“Madame NGATARE est morte. Nous disons son nom, malgré le secret professionnel, pour qu’elle ne disparaisse pas, victime anonyme de la pandémie. Victime anonyme mais victime annoncée. Par sa précarité. [… ] Nous, son médecin traitant, son avocate, nous pleurons sa disparition. Avec elle, c’est notre humanité qui a failli.”
C’est par ces mots, publiés sur Facebook par son avocate et sa médecin traitante, que nous avons appris la mort de Madame Ngatare.
Elle avait 59 ans
“Madame Ngatare cumulait toutes les difficultés que peuvent connaître les sans-papiers”, résume pour nous Elaine Magnette, avocate en droit des étrangers dont Madame Ngatare était la première cliente.
Madame Ngatare avait 59 ans. Elle était arrivée en Belgique en 2007, fuyant les violences dans son pays, le Congo, après la défaite de Jean-Pierre Bemba face à Joseph Kabila lors de l’élection présidentielle d’octobre 2006.
Madame Ngatare a longtemps logé dans une unique pièce d’un immeuble, quelque part à Bruxelles. Sans électricité, elle s’éclairait à la bougie. “Elle rêvait d’un vrai lit, pour reposer sa hanche abîmée”, confie Elaine Magnette. À cause de l’humidité de son logement, elle souffrait également de maladies respiratoires.
Elle prenait un traitement médicamenteux lourd et cher, qu’elle interrompait souvent, en raison de “galères administratives”. En effet, les procédures pour accéder à l’aide médicale urgente pour les personnes sans papiers sont souvent lentes et, parfois, n’aboutissent pas. Dans la situation actuelle de pandémie, “nous voulons une simplification et une accélération de l’accès des personnes sans papiers à la carte médicale urgente pour les soins de santé”, réclame d’ailleurs le mouvement Vie Féminine.
Elle venait d’obtenir ses papiers
Elle est venue nous montrer sa carte en dansant.
Le 13 mars dernier, à l’heure où la Belgique débutait son confinement, Madame Ngatare a obtenu ses papiers, après une lutte acharnée de 13 ans et 19 procédures. “Elle est venue nous montrer sa carte en dansant, se souvient son avocate. C’était une femme souriante, battante…” Mais le repos ne sera pas encore au rendez-vous pour Madame Ngatare.
“Vous imaginez, être au CPAS et noire, impossible de trouver un logement”, répétait-elle, traînant sa maison sur son dos, d’une connaissance à l’autre. Une proie idéale pour l’organisme vorace, le coronavirus Covid-19, de passage dans nos vies, auquel certain·es ne peuvent échapper, faute de conditions matérielles, d’un toit, d’une information suffisante, de droits.

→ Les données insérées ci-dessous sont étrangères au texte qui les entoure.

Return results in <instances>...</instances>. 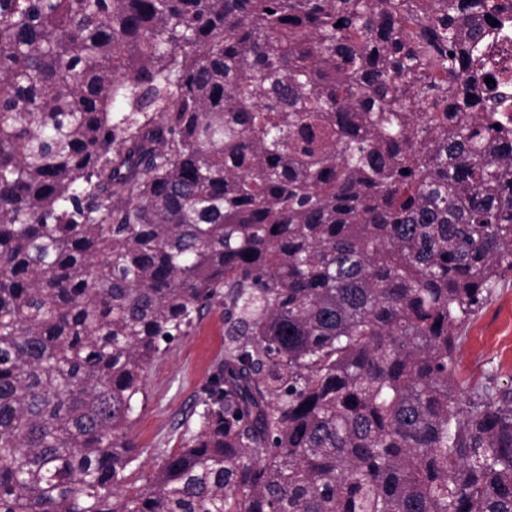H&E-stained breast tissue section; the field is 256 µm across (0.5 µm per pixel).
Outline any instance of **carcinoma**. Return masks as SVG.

Madame Ngatare est morte le 19, ou le 20. On ne le sait pas. Seule ? Avec une amie du salon de coiffure où elle passait ses journées à tresser ? A-t-elle une tombe ? Des fleurs ? Son corps a-t-il été rapatrié sur sa terre natale, auprès de ses proches ? Son avocate a lancé quelques appels. Sans succès jusqu’à présent.
Madame Ngatare est la première victime oubliée du coronarivus. Morte dans le silence de nos villes. Elle ne sera pas la dernière.
À sa mémoire
Alors, faisons-la revivre. Revendiquons un confinement solidaire, à sa mémoire. Relayons les revendications de la Coordination des sans-papiers de Belgique, de la Voix des Sans Papiers Bruxelles, du Comité des Femmes sans-papiers… : un moratoire dans le contrôle et les arrestations des personnes sans papiers. La libération sans conditions des personnes sans papiers qui courent des grands risques sanitaires en étant détenues dans les centres fermés. Une souplesse d’accès à la carte d’aide médicale urgente pour les personnes sans papiers qui n’ont pas d’adresse. La mise à disposition des mouvements de solidarité locaux de points physiques d’organisation pour faciliter la gestion et la distribution des colis alimentaires et sanitaires. L’organisation d’un accès sans limitation temporelle des locaux abandonnés, des bureaux, des lieux de culte, des hôtels, des salles de sport, pour répondre à l’incapacité structurelle de logement à Bruxelles pour les personnes sans abri, sans papiers, migrant·es, et en particulier les femmes, y compris avec enfants. La régularisation des personnes sans papiers pour des raisons humanitaires.
Relayons ces revendications, à la mémoire de Madame Ngatare. Que cette patiente “zéro” du coronavirus devienne un symbole. Que Madame Ngatare éclaire d’une lumière puissante les oublié·es de la crise sanitaire.